New Coronavirus information

 New sooner have I posted about the Coronavirus then a couple of new things come up.

Yesterday I came across a really great paper, Beyond Six Feet: A Guideline to Limit Indoor Airborne Transmission of COVID-19.  It's related to a tool for figuring out risks of indoor aerosol transmission but the information in that paper was what was really interesting to me.  I'd thought that aerosols were only generated by our lungs' alveoli but apparently they can be generated by vocal cords too when you use them to speak, sing, etc.  I suppose the bit I had read earlier was making the simplifying assumption that people are silently sitting still or something.  Anyways, I'd been really interested in how much of what size of aerosol or droplet was generated by what sort of vocalization and what should this paper have but the graph I'd always wanted.


    I'd previously been told that 2.5 micron aerosols are most common which looks to be approximately true for nose breathing but really leaves out the breadth of sizes that are generated.  That's important because there's a big difference between how well masks block 3 micron particles versus how they block .3 micron particles - the later are much harder to stop.  Singing in particular looks pretty bad here even if people are wearing masks.

    The other thing is that there's a new variety of the virus that's been spreading in England and has me really concerned. It involves several mutations including some to the spike and seems to be spreading from person to person faster than normal SARS-CoV-2, making it a new strain rather than just a variety.  There are three pieces of evidence right now that this is a different strain.  First, the prevalence of this strain has been going up in England at a constant rate week by week making it seem like it has a reproductive advantage.





    Second, the number of cases in areas where this strain is active are seeing much larger growth in the number of cases than other areas.



Finally, and I don't have a fancy graph for this one, it looks like the new virus strain might have a "decrease of ct value of around 2" and genomic analysis says "0.5 increase in median log10 inferred viral load" from the same meeting minutes.  Which would suggest people infected with the new strain might have 3 or 4 times as many virus particles in their phlegm than the previous strain.  In theory, that would mean that you would have to spend one third as much time with an infected individual to get an infectious dose yourself.  

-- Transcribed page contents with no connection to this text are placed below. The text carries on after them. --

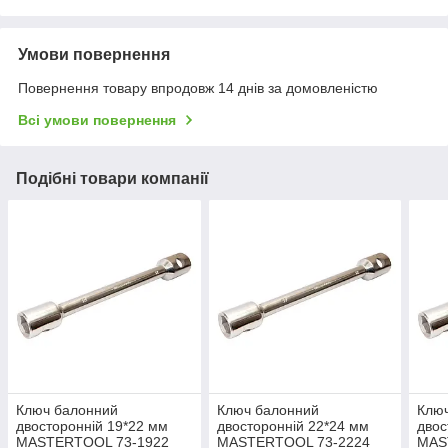
Умови повернення
Повернення товару впродовж 14 днів за домовленістю
Всі умови повернення
Подібні товари компанії
Ключ балонний
Ключ балонний
Клю
двосторонній 19*22 мм
двосторонній 22*24 мм
двос
MASTERTOOL 73-1922
MASTERTOOL 73-2224
MAS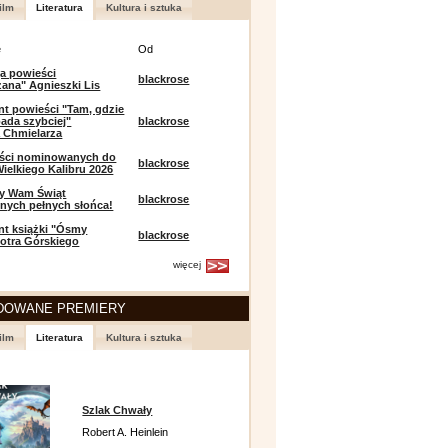
ilm
Literatura
Kultura i sztuka
e
Od
a powieści
blackrose
zana" Agnieszki Lis
t powieści "Tam, gdzie
ada szybciej"
blackrose
 Chmielarza
eści nominowanych do
blackrose
ielkiego Kalibru 2026
y Wam Świąt
blackrose
nych pełnych słońca!
t książki "Ósmy
blackrose
iotra Górskiego
więcej
DOWANE PREMIERY
ilm
Literatura
Kultura i sztuka
Szlak Chwały
Robert A. Heinlein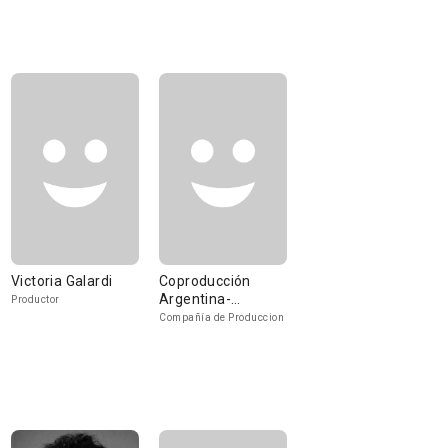
Victoria Galardi
Coproducción
Argentina-
Productor
Colombia
Compañía de Produccion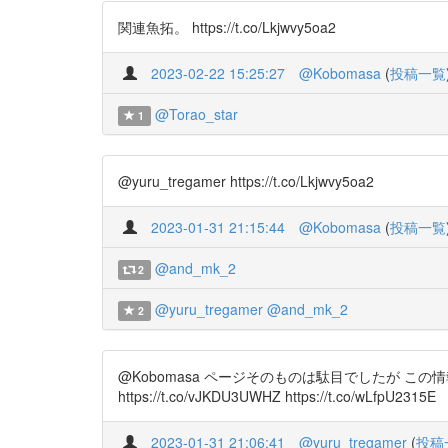
関連魚拓。 https://t.co/Lkjwvy5oa2
2023-02-22 15:25:27
@Kobomasa
(
投稿一覧
@Torao_star
1
@yuru_tregamer https://t.co/Lkjwvy5oa2
2023-01-31 21:15:44
@Kobomasa
(
投稿一覧
@and_mk_2
2
@yuru_tregamer
@and_mk_2
2
@Kobomasa ページそのものは駄目でしたが 
https://t.co/vJKDU3UWHZ https://t.co/wLfpU2315E
2023-01-31 21:06:41
@yuru_tregamer
(
投稿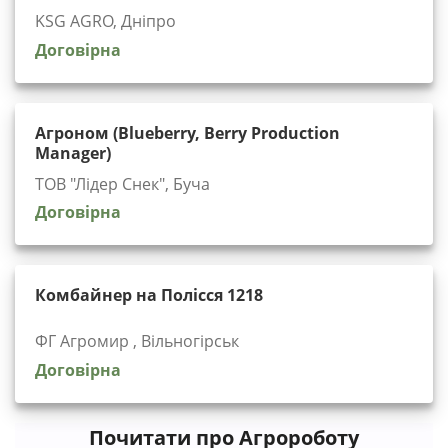
KSG AGRO, Дніпро
Договірна
Агроном (Blueberry, Berry Production
Manager)
ТОВ "Лідер Снек", Буча
Договірна
Комбайнер на Полісся 1218
ФГ Агромир , Вільногірськ
Договірна
Почитати про Агророботу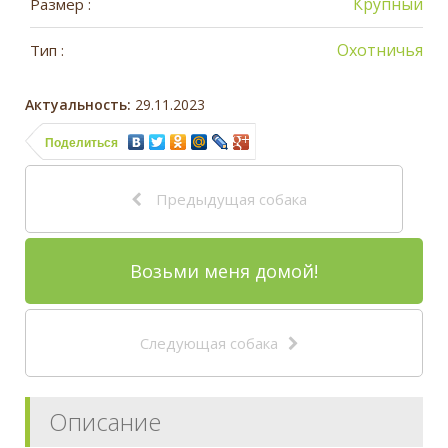
Крупный
Размер :
Охотничья
Тип :
Актуальность:
29.11.2023
Поделиться
Предыдущая собака
Возьми меня домой!
Следующая собака
Описание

If this new strain is really as infectious as the evidence is suggesting right now, and I think with three points of evidence it probably is, then we shouldn't expect existing measures that are barely keeping the virus in check to be sufficient.  Most of Europe has already banned flights from the UK which to me is the obviously right move in response to this.  Travel restrictions have a bad reputation but that seems to have been the result of a game of telephone simplifying the situation and for human to human transmissible viruses without a known cure that isn't the situation.

Thankfully there's every reason to think our existing vaccines will be effective against the new strain.  The Covid spike protein has about 20 sites which our immune system targets with antibodies.  For one of these twenty it might be that that particular antibody will be less effective, or possibly totally ineffective or just as effective - we don't know right now.  But for the other antibodies targeting the other site our immune response will be just as good.  

So lets make sure to vaccinate as many people as possible.